__EXERCISE BRIEF__:
Pick out every line in the data below that holds "shoulder".

__THE DATA__:
◇ ◇ ◇

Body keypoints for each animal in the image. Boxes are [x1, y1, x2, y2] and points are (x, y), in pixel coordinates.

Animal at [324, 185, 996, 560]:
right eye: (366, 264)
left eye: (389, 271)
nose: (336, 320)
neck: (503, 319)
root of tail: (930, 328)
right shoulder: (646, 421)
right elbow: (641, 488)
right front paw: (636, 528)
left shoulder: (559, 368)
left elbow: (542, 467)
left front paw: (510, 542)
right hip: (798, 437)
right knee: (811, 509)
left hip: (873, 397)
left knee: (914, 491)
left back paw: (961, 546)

◇ ◇ ◇

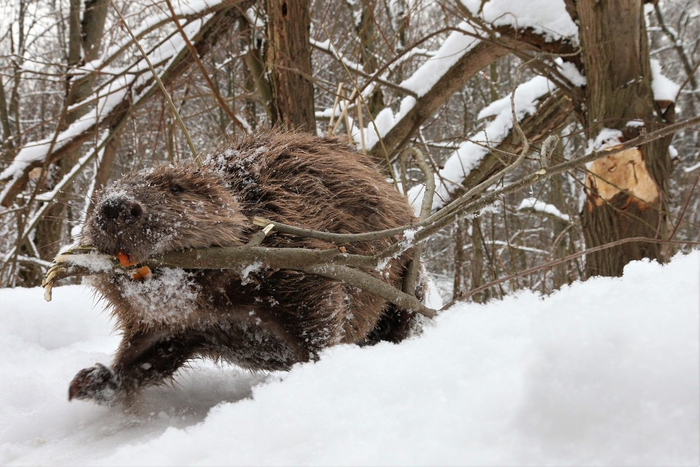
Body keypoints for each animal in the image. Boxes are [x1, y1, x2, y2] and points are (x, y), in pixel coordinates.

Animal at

◇ ◇ ◇

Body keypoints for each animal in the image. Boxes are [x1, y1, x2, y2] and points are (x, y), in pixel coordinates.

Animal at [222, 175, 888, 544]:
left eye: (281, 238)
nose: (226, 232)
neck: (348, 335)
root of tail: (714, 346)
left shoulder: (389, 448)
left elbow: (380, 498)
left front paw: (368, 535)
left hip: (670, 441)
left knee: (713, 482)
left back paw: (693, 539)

◇ ◇ ◇

__YOUR SOLUTION__:
right shoulder: (646, 421)
left shoulder: (559, 368)
left shoulder: (389, 448)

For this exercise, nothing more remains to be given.